I’m teaching Health Sciences Librarianship for the University of Rhode Island’s Library and Information Studies graduate program this semester. Sometimes, I think we can learn as much being a teacher as we do being a student. In this case, I’ve been learning to use a number of new tools, new concepts, and new ways to teach online, and for distance learners. I’ve had to read a lot of theory and try out a bunch of resources and it’s still only September!  Fortunately, I think my students are both patient and open to the trial and error of my learning. 

This week, I discovered a terrific new tool that I want to share via this blog. I think others will find it pretty useful, too. If you’re a fan of learning via games (as I am), give FlipQuiz a try!

NCBI Game

Feel free to click on the game board and play, but don’t share answers with my students! :)

Follow the Leader

17 Sep

I read a really interesting post on the Harvard Business Review’s blog yesterday titled, “Convincing Employees to Use New Technology.” Any regular reader of my blog knows that I’m fascinated with new technologies, behavior change, and the intersection of the two. I’m particularly interested in how they come into play in science and in libraries, the two places where I spend my working hours. For all that technology has done to reshape both of these areas, I continue to be amazed at how reluctant many scientists and librarians are to try new things and adopt them into their work habits and processes. Despite a growing body of evidence that helps us see which tools work well and which don’t, what behavior changes improve efficiency and which create distraction, and how we can more effectively advance our information dissemination, sharing, and networking, many still say, “No thank you!

The post from HBR hits on several reasons that might explain the reluctance, not the least of which is the lack of investment companies or organizations or institutions place upon adoption of these tools. 

The real return on digital transformation comes from embedding new work practices into the processes, work flows, and ultimately the culture of organizations. But even in cases where the value of adoption is understood, cost containment often takes over. Faced with limited budgets, companies focus on the most tangible part first – deploying the technology. Adoption is left for later, and often “later” never comes. (Didier Bonnet)

I’ve observed this pattern on multiple occasions, but one of the clearest was when I was working on a study involving the use of Twitter to help people lose weight. The idea was that the microblogging service could be used to develop a free, easy to access, online support group that could supplement in-person meetings of people in a weight loss group. What we learned, though, is that unless people are already active users of Twitter, we needed to build in time and effort to help participants develop behavior patterns around communication that involved Twitter. Without this, we were really seeking two behavior changes instead of one, i.e. behavior changes around diet and exercise, as intended, but also the adoption of a social media tool. (See “Tweeting it off: characteristics of adults who tweet about a weight loss attempt,” Pagoto et al, Journal of the American Medical Informatics Association, 2014 Jun 13.)

I’m sure that you can think of your own experiences where your organization or department or library or university implemented a new intranet or new personal profile pages or a blog. “It’s a GREAT IDEA!,” everyone thinks, but then lacking much motivation or incentive to contribute to it, the new, great idea slowly finds its way to the big cloud of wikis that went nowhere. Over time, we become jaded and cynical and whenever we hear someone suggest the next newfangled new idea, we immediately think, “Yeah, right. Like that ever works.

**Excerpted records**
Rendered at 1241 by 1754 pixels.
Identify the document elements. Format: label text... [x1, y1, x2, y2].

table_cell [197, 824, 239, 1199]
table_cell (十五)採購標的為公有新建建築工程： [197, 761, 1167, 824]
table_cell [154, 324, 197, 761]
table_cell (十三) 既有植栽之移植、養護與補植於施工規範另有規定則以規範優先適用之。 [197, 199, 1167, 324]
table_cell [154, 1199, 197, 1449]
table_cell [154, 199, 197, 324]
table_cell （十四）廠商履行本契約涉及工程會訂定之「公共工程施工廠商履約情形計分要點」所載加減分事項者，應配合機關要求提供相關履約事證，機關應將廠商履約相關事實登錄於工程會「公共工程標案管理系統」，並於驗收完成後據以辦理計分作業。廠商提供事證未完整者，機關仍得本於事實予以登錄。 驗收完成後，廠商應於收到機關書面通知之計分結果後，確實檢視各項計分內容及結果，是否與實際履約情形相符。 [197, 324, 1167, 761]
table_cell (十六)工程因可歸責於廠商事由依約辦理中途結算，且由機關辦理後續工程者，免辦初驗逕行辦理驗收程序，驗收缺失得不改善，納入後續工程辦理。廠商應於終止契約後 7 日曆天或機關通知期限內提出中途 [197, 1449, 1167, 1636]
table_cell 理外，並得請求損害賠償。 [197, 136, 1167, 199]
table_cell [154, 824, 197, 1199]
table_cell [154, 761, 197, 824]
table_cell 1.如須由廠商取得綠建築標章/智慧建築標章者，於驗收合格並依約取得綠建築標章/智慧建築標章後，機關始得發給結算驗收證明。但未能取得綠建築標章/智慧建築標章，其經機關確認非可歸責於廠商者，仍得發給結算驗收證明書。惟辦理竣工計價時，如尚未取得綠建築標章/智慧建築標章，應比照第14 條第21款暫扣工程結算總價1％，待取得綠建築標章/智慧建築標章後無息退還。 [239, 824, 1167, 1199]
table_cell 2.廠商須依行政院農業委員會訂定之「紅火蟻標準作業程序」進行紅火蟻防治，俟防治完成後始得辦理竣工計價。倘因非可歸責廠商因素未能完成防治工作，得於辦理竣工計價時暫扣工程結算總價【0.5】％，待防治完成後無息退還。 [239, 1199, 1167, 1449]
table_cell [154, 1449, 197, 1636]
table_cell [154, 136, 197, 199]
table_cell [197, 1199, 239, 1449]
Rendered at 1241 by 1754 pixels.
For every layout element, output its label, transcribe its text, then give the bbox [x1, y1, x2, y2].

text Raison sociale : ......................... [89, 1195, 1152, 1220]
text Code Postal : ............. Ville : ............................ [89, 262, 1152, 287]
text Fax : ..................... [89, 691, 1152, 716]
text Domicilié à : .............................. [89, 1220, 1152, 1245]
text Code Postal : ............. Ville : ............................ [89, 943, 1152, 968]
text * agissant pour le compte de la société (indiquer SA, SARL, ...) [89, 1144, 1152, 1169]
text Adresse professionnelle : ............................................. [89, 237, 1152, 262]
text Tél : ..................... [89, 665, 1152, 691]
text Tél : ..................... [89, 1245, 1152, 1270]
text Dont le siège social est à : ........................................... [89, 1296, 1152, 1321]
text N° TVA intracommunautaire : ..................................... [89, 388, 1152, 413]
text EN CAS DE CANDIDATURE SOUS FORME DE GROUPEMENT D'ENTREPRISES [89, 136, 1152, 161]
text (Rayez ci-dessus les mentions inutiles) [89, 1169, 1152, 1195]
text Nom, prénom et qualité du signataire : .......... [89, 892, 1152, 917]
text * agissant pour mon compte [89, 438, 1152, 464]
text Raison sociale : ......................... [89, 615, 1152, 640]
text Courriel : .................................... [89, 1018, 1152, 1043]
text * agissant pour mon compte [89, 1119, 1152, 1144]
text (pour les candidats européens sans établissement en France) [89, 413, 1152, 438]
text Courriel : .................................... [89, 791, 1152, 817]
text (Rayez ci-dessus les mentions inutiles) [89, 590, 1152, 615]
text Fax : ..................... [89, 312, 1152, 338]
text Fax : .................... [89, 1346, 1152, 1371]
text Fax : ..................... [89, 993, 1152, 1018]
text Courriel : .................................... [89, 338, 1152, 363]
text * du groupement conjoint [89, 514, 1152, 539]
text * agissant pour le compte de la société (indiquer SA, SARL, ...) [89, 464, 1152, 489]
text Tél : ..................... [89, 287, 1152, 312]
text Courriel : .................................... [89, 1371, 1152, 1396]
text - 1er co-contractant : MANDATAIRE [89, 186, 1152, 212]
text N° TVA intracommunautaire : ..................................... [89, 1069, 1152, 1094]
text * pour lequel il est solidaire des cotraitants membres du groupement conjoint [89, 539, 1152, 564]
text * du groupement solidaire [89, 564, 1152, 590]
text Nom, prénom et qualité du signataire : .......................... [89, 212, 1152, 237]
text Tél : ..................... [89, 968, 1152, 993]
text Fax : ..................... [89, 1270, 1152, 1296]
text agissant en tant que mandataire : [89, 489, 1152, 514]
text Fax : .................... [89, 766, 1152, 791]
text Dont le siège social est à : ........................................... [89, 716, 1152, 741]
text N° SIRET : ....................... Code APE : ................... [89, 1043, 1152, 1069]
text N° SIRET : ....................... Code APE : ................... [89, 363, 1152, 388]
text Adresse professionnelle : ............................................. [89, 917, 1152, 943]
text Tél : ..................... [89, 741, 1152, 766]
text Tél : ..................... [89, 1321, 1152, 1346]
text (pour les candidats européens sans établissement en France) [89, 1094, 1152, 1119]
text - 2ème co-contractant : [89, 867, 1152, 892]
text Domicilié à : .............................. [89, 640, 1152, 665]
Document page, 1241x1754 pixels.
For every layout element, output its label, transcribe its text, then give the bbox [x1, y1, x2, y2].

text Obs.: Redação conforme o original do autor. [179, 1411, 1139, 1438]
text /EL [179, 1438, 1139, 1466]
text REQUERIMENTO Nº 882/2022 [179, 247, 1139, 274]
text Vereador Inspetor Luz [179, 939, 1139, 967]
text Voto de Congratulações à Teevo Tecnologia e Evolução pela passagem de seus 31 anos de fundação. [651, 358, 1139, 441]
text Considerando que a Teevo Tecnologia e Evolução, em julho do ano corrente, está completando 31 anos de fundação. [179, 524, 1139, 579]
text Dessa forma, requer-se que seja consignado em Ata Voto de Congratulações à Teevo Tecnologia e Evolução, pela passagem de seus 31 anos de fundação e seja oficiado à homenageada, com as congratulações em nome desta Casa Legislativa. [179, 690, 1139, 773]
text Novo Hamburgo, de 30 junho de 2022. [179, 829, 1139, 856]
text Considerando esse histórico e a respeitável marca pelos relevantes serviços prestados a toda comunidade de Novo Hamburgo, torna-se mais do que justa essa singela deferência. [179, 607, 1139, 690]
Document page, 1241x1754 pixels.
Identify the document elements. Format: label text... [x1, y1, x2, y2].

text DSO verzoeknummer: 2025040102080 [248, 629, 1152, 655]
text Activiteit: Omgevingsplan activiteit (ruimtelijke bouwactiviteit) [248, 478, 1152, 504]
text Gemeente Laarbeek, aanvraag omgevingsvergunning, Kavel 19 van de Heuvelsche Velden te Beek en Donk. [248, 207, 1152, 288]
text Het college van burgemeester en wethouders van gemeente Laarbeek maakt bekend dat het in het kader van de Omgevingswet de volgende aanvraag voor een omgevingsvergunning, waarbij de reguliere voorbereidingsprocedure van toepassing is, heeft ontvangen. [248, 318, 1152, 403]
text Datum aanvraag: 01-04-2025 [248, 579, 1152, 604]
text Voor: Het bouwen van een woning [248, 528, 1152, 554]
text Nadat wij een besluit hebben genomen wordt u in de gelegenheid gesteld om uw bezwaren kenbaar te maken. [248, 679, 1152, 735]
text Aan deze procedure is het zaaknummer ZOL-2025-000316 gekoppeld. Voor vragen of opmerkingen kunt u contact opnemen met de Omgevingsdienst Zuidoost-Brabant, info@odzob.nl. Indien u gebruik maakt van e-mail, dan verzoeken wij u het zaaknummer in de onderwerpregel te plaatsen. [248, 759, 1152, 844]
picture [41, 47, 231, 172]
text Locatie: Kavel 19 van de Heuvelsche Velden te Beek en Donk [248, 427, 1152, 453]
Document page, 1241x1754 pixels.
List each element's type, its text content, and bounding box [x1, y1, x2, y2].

**Work order**
Answer these questions from the blog excerpt:
(a) For which university's graduate program is the writer teaching Health Sciences Librarianship?
(b) Which tool does the writer recommend to fans of learning via games?
(c) Which microblogging service was used in the weight loss study the writer worked on?
The listing above comes from a source unrelated to the blog excerpt.

**Response box**
(a) The University of Rhode Island's Library and Information Studies graduate program.
(b) FlipQuiz.
(c) Twitter.